Il poemetto della neve nasce dalle acque tumultuose e debordanti di un sogno, specchiandosi nell’amore di mandorla amara per la sorella Marisa alla quale è dedicato. Il medium fra sé e l’altra è la neve, presenza polisemica oscillante tra fantasia e pietas, tra stupore e gelo, ricordi sepolti e desiderio infinito di parole che possano ammantare, esprimere la bellezza di ogni dettaglio, sciogliere nodi e aprire a un’altra riva del mondo. E’una poesia di metamorfosi e anelito alla trasparenza, un monologo interiore che, nell’impossibilità di un dialogo vero, ricostruisce il rapporto donando generosamente l’intimità del suo sentire cosmico e musicale. A chi? Questo il poeta non lo sa, ma è fiducioso che a qualcuno la sua parola possa arrivare.
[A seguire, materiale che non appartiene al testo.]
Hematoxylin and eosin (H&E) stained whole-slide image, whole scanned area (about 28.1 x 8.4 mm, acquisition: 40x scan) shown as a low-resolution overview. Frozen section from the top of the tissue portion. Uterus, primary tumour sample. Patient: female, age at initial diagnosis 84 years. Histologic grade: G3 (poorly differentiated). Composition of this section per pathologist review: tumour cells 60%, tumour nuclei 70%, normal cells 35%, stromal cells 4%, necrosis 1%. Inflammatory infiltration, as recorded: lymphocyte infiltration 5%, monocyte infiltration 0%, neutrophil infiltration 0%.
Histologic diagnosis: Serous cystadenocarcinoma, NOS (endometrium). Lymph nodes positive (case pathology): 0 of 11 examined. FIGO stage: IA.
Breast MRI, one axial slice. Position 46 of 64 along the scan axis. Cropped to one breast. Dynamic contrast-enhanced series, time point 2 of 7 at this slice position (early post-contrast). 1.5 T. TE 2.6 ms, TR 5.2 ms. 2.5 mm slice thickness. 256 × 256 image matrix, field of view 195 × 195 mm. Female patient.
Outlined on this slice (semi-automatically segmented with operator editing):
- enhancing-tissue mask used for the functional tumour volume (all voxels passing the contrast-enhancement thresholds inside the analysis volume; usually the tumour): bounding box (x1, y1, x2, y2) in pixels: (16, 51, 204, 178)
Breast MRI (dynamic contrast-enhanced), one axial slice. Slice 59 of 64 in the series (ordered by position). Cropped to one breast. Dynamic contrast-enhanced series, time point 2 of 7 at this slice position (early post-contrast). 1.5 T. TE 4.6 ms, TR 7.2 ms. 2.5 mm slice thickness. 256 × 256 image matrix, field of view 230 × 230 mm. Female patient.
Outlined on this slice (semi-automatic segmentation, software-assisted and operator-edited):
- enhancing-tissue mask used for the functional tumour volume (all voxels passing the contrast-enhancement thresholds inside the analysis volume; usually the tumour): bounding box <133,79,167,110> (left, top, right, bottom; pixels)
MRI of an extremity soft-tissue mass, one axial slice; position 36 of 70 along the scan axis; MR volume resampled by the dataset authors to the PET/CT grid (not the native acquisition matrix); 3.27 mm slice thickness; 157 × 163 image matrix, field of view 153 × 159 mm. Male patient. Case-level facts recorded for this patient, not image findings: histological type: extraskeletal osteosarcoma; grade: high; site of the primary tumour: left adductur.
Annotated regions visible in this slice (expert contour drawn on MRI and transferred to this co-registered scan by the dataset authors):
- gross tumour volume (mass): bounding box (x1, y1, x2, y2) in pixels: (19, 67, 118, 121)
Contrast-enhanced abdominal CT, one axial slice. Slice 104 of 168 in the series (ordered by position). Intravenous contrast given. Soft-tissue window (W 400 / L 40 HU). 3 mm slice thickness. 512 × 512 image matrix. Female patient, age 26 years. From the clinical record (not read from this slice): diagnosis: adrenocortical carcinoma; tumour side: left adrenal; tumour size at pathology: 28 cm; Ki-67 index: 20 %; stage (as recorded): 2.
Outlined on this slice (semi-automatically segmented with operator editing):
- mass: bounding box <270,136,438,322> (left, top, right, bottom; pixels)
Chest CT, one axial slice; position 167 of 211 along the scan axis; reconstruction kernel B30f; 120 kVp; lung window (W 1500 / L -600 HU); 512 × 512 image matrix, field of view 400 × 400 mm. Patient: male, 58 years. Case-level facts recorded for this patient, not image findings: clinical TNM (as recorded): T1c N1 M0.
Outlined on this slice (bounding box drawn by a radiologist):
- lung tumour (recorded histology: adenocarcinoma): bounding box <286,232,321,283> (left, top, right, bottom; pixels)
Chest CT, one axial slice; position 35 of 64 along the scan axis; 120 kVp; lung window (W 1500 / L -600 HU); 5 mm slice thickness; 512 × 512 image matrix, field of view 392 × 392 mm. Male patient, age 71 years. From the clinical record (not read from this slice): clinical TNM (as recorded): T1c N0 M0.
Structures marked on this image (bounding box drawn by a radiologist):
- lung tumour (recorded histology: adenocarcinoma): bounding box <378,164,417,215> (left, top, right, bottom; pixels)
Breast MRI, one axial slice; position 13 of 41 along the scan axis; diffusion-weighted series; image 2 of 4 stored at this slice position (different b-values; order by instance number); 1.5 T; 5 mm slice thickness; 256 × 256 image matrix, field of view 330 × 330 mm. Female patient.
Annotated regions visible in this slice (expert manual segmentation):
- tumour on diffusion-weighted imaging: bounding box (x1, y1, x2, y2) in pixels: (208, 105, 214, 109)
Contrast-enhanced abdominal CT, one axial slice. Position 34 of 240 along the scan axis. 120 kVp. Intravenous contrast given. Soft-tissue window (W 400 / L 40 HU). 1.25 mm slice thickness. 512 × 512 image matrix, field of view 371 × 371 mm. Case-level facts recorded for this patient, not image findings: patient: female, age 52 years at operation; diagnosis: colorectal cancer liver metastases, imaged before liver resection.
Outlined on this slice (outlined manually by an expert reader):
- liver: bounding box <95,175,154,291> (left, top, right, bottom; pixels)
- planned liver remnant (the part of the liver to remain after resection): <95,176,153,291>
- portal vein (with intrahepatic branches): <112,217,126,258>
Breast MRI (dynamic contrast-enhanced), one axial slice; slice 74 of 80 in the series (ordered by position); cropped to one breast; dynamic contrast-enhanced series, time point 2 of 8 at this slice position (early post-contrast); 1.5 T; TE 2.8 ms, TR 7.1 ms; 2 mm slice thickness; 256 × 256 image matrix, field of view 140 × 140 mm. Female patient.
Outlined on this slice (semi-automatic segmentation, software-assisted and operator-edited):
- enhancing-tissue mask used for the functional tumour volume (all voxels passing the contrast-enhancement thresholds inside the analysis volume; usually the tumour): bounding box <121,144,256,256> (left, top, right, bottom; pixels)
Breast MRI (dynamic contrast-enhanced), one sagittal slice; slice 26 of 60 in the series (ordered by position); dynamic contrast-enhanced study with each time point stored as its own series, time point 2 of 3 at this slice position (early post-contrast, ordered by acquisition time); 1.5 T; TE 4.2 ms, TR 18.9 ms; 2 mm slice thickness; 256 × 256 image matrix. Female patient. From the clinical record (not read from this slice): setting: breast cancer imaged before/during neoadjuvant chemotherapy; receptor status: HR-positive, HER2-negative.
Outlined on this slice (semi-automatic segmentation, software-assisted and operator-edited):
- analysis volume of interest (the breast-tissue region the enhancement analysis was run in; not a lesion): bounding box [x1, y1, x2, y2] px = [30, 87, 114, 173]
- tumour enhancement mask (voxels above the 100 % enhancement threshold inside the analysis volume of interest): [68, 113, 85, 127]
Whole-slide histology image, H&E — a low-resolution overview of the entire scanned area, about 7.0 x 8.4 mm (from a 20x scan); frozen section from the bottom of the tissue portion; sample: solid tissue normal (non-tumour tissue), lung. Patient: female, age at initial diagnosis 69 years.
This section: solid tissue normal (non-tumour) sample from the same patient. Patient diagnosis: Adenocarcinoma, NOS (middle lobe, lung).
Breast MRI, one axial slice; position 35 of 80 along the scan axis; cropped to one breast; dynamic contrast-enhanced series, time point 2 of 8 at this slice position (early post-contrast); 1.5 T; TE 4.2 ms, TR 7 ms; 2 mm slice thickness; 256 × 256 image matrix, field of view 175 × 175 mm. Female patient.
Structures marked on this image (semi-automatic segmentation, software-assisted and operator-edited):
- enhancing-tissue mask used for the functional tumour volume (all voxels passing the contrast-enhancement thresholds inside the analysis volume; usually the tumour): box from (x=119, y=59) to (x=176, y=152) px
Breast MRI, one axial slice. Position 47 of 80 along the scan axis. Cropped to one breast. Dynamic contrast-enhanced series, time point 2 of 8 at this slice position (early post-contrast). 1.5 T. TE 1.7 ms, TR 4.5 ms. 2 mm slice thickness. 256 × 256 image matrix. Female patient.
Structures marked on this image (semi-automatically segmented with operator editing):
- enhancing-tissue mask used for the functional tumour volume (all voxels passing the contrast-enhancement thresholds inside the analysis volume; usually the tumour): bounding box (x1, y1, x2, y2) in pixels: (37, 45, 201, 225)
“Ho sognato a volte i fiordi
scesi in un mio nome straniero
nel mio nome che viene da lontano.
Ma tu non puoi vedere, sei tutta nel mio racconto
sono un minuscolo aedo, ho la voce più chiara.

Mutano
Le mie fattezze, perché la neve
va sciogliendomi il viso, mi cambia
in una delle sue facce
di calce tenue, un impasto
che serra e che apre
a un’altra riva del mondo”.

“Credo che nello spazio si librino tante domande disperate, inevase, oscillanti dagli uni agli altri e che, se ciascuno – a suo modo e secondo le proprie capacità – cominciasse ad affrancarle da quella disperata ricerca, fornendo loro una risposta, una dimora, non ci sarebbe una tale terribile messe di domande senza un tetto. E non c’è legislazione sociale che possa rimediare  a questa loro condizione di senzatetto”. Leggo questo passo nel Diario di Etty Hillesum (Adelphi 2012), mentre sosto tra i versi di Enrica Loggi e mi viene spontaneo concludere con questa citazione, perché sono convinta che essa si addica al suo modo di accogliere la molteplicità delle voci che salgono a noi dall’invisibile, riscattandole dalla condizione di senzatetto e dando ad esse nascita e dimora nell’interrogazione ininterrotta in cui consiste ogni autentica poesia.